Here's a look back at our recent thoughts on Levon Helm. Click through the titles for complete reviews ...

LEVON HELM—RAMBLE AT THE RYMAN (2011): We're reminded again here that Levon Helm was the loamy voiced, rail-jumping rhythmic center point of the Band, its yearning storyteller and gritty soul.
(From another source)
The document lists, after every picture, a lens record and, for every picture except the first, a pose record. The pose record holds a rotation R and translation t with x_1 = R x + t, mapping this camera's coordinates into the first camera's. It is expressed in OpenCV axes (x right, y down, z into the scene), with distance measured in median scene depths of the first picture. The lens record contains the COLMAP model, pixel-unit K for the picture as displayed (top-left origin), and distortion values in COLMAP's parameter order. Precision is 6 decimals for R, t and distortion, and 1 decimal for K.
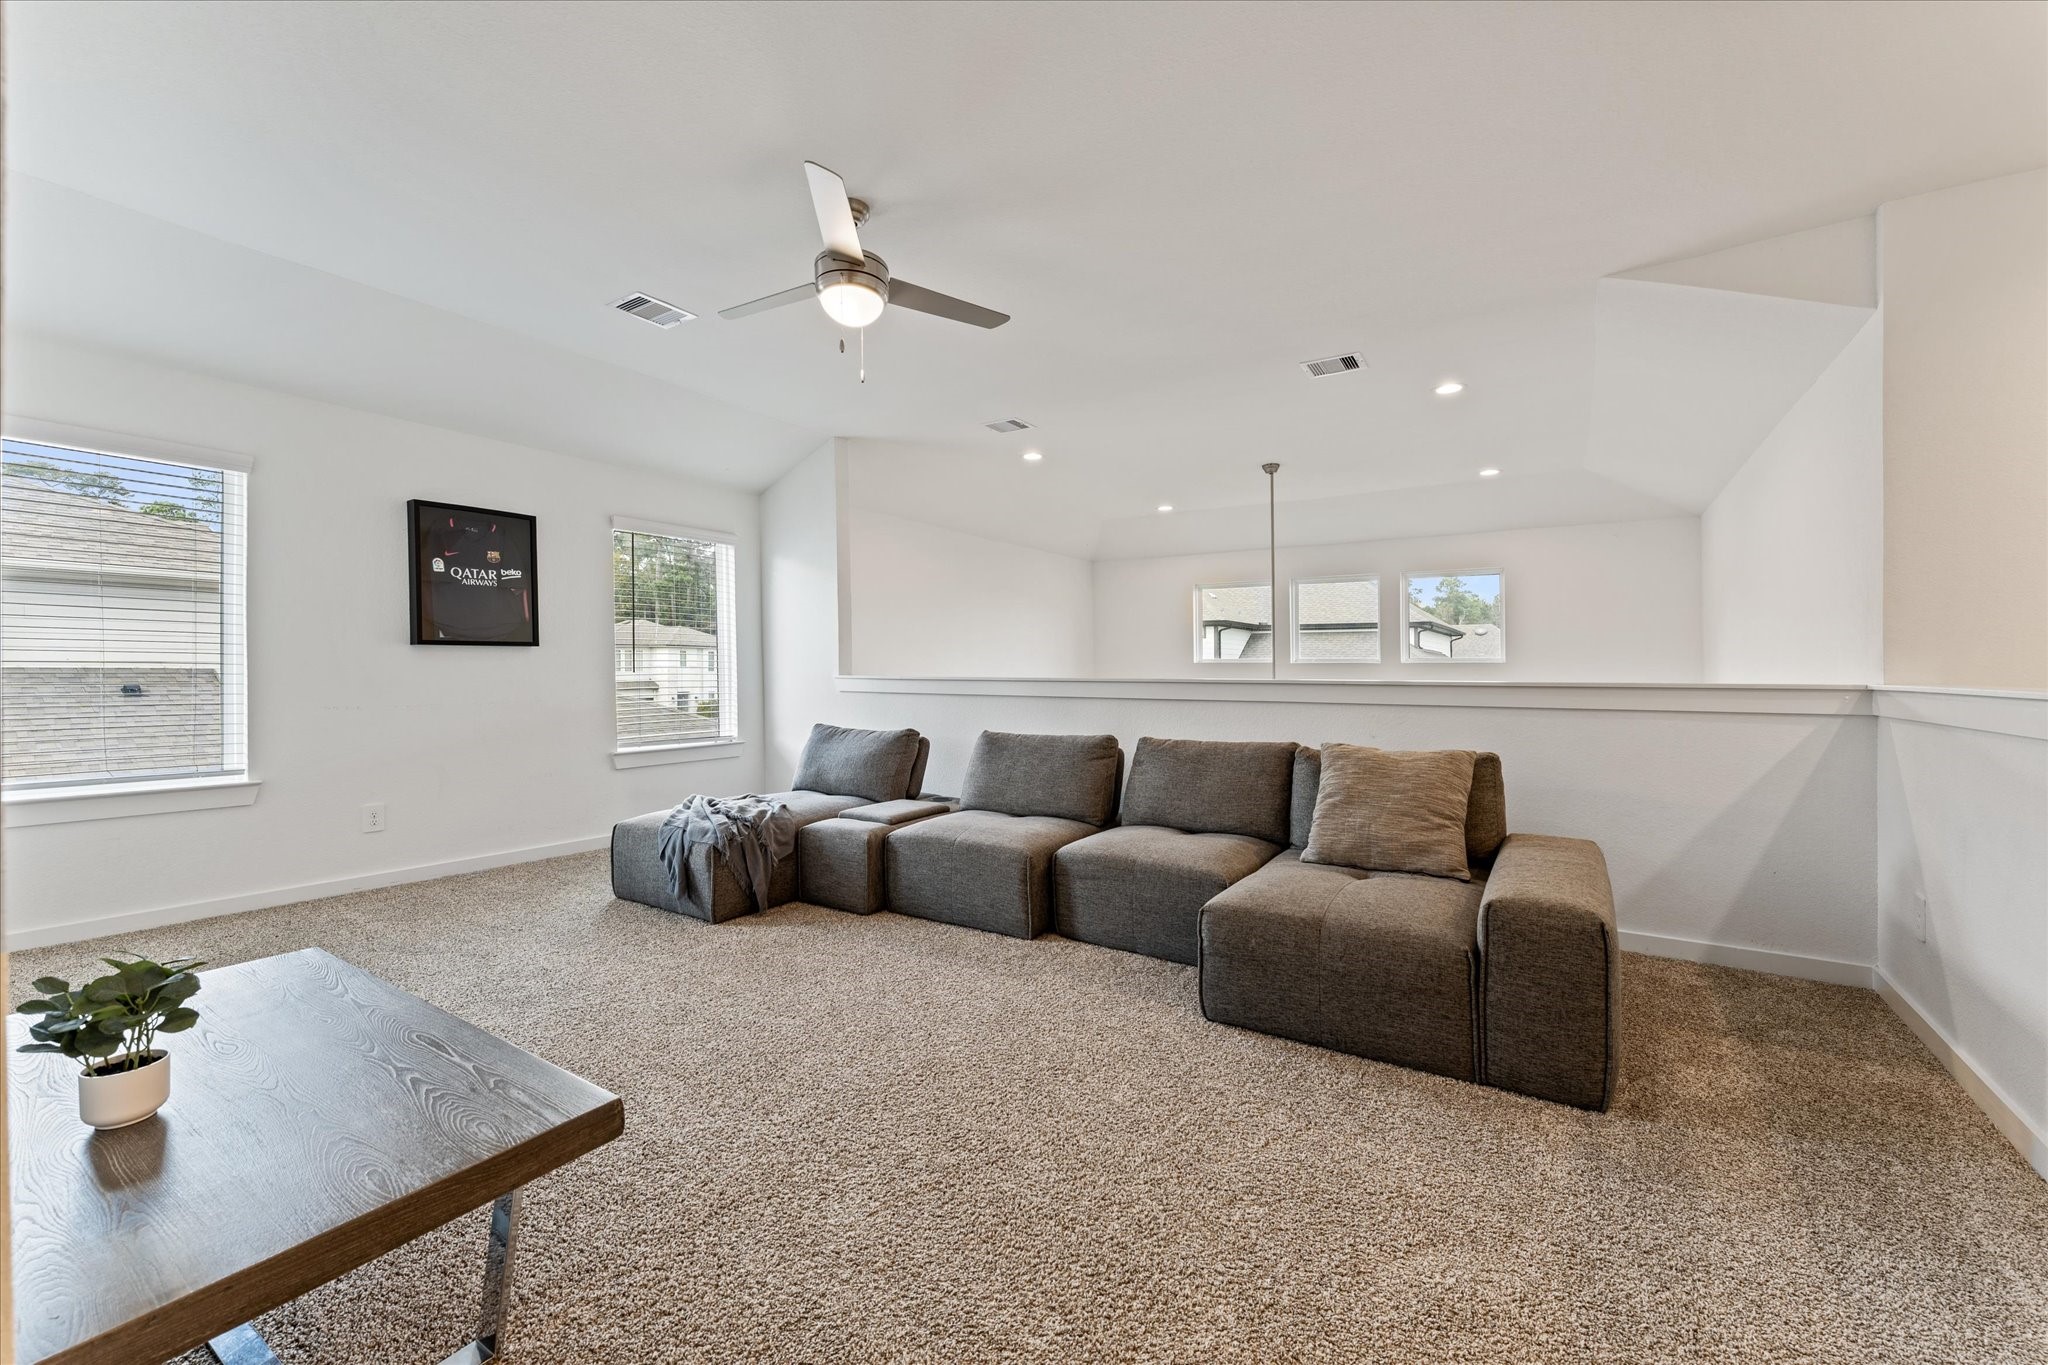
lens RADIAL K [[825.7, 0, 1028.9], [0, 825.7, 681.9], [0, 0, 1]] dist [-0.000584, 0.000060]
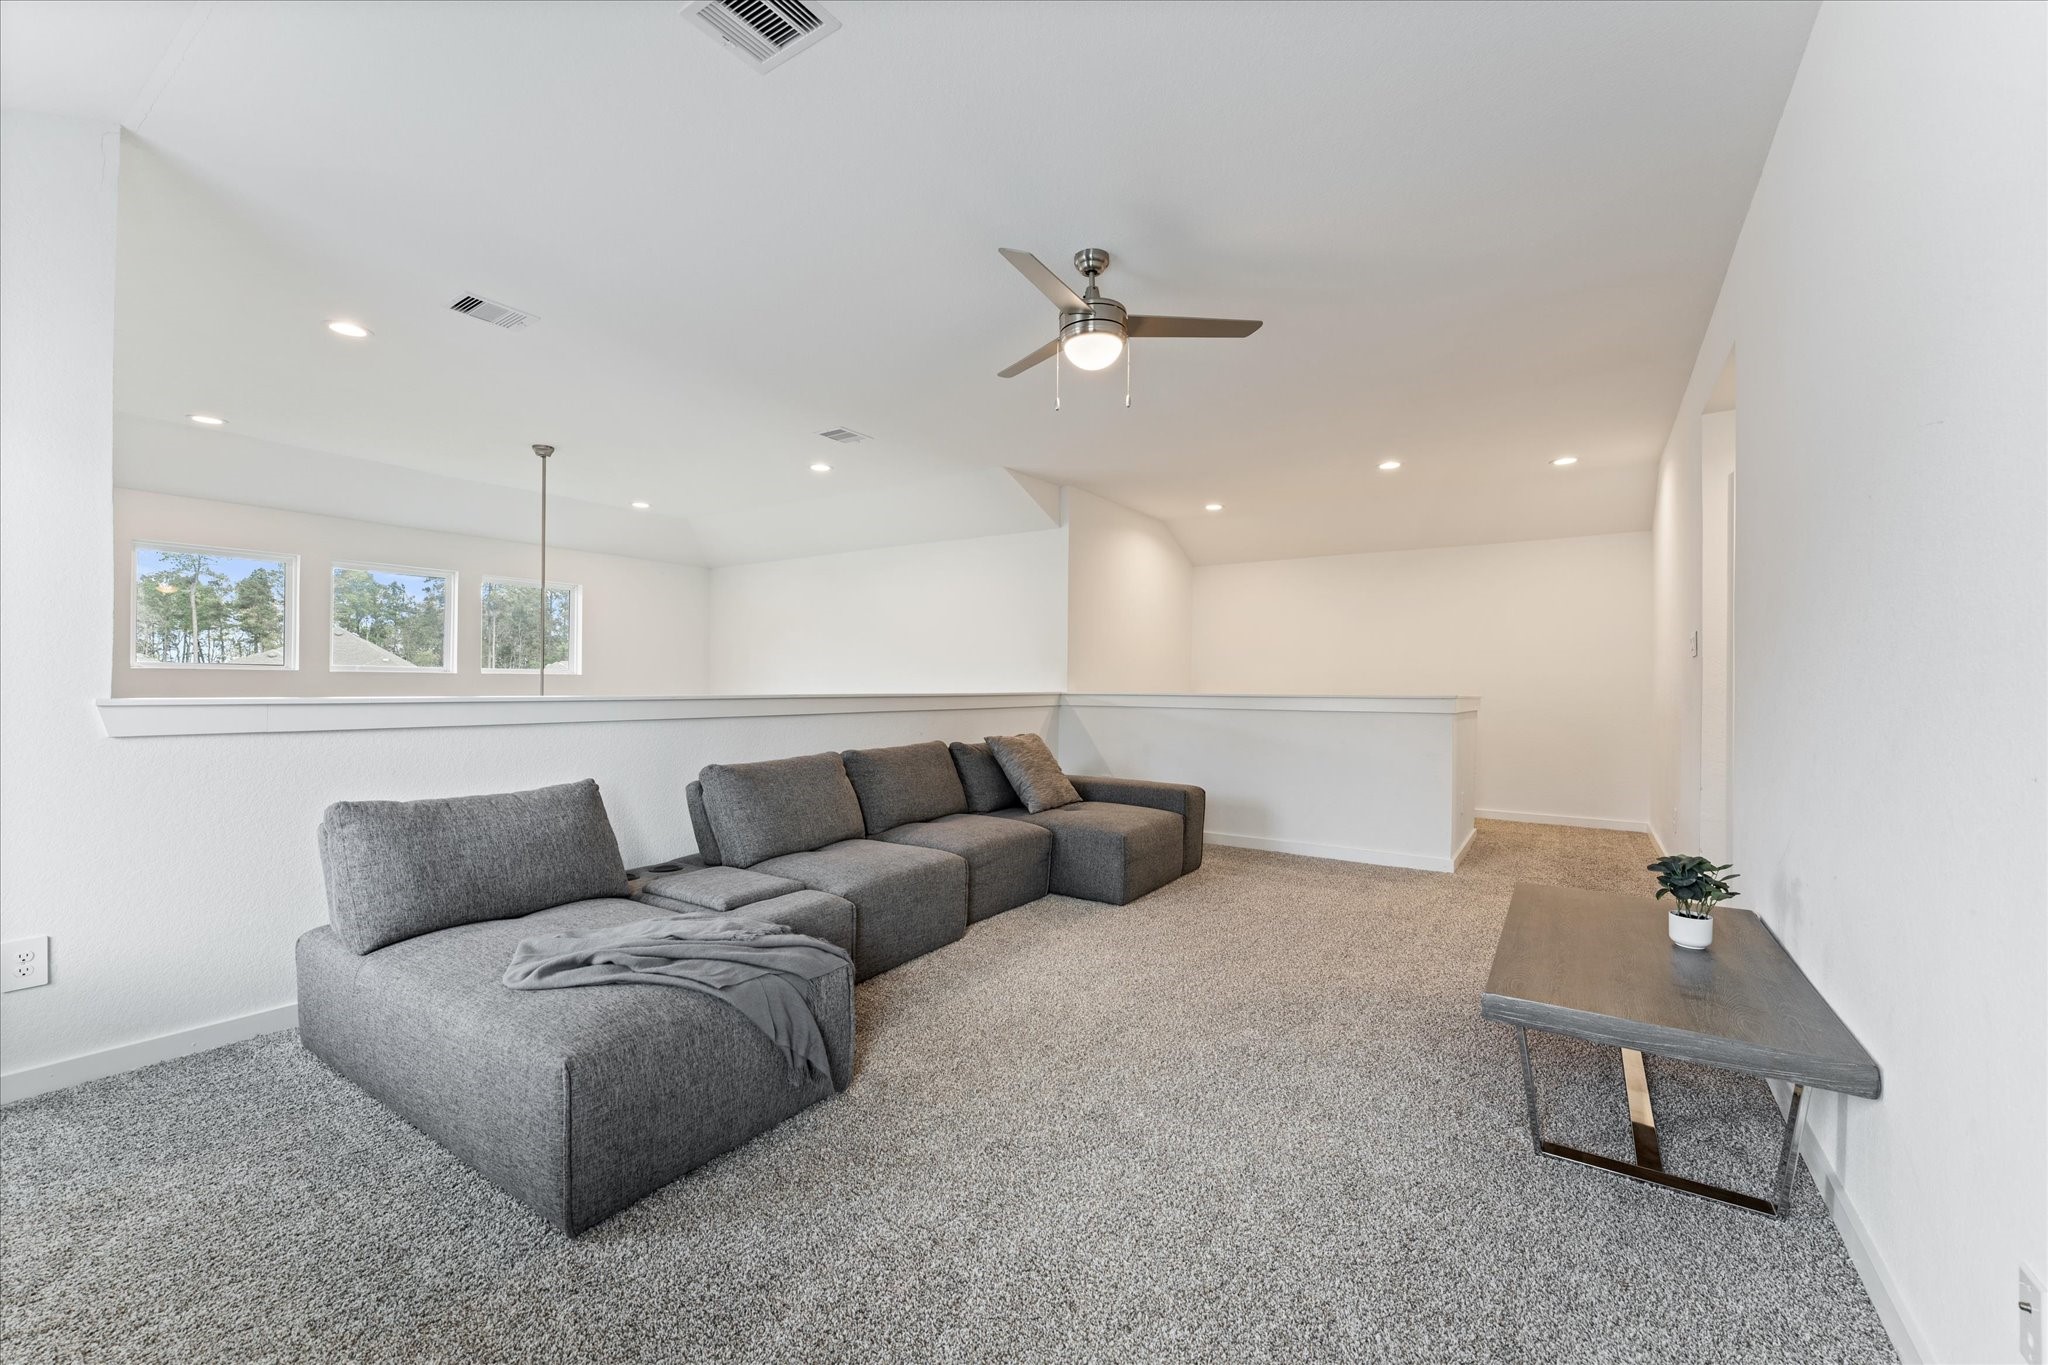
lens RADIAL K [[825.7, 0, 1028.9], [0, 825.7, 681.9], [0, 0, 1]] dist [-0.000584, 0.000060]
pose [[0.013211, 0.004203, 0.999904, -1.016303], [0.014894, 0.999879, -0.004400, -0.011871], [-0.999802, 0.014951, 0.013147, 0.857837]]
Their records were drawn from continuity, bringing in dizzyingly diverse, age-old influences and performed in a chorus as if by brothers. That has always made a treasure hunt out of selecting any individual triumph on their old records. Not here, as this Ramble becomes a showcase for Helm. It's also an important reminder: The Band's principal songwriting credits may have gone to Robbie Robertson, but they were then—and are here, again—often completely inhabited by Helm's carnal Arkansas drawl.

LEVON HELM—ELECTRIC DIRT (2009): Nothing drove old Levon Helm down. Not the messy dissolution of his group, The Band; the perhaps inevitable subsequent financial ruin; a terrifying bout with throat cancer; a pair of shatteringly tragic deaths within his inner circle; or a yawning quarter century span between solo records that made him all but obscure in modern musical circles. There is, of course, a dark and deep sense of loss—this candid accounting of, and quiet mourning for, the old times, the old ways, the old friends that fans of some of The Band's best-known Helm-sung tunes ("The Night They Drove Old Dixie Down," “The Weight," and “Up on Cripple Creek") will recognize. But Helm sings with the bone-deep confidence of someone who has eyeballed our biggest fears and lived to tell the tale.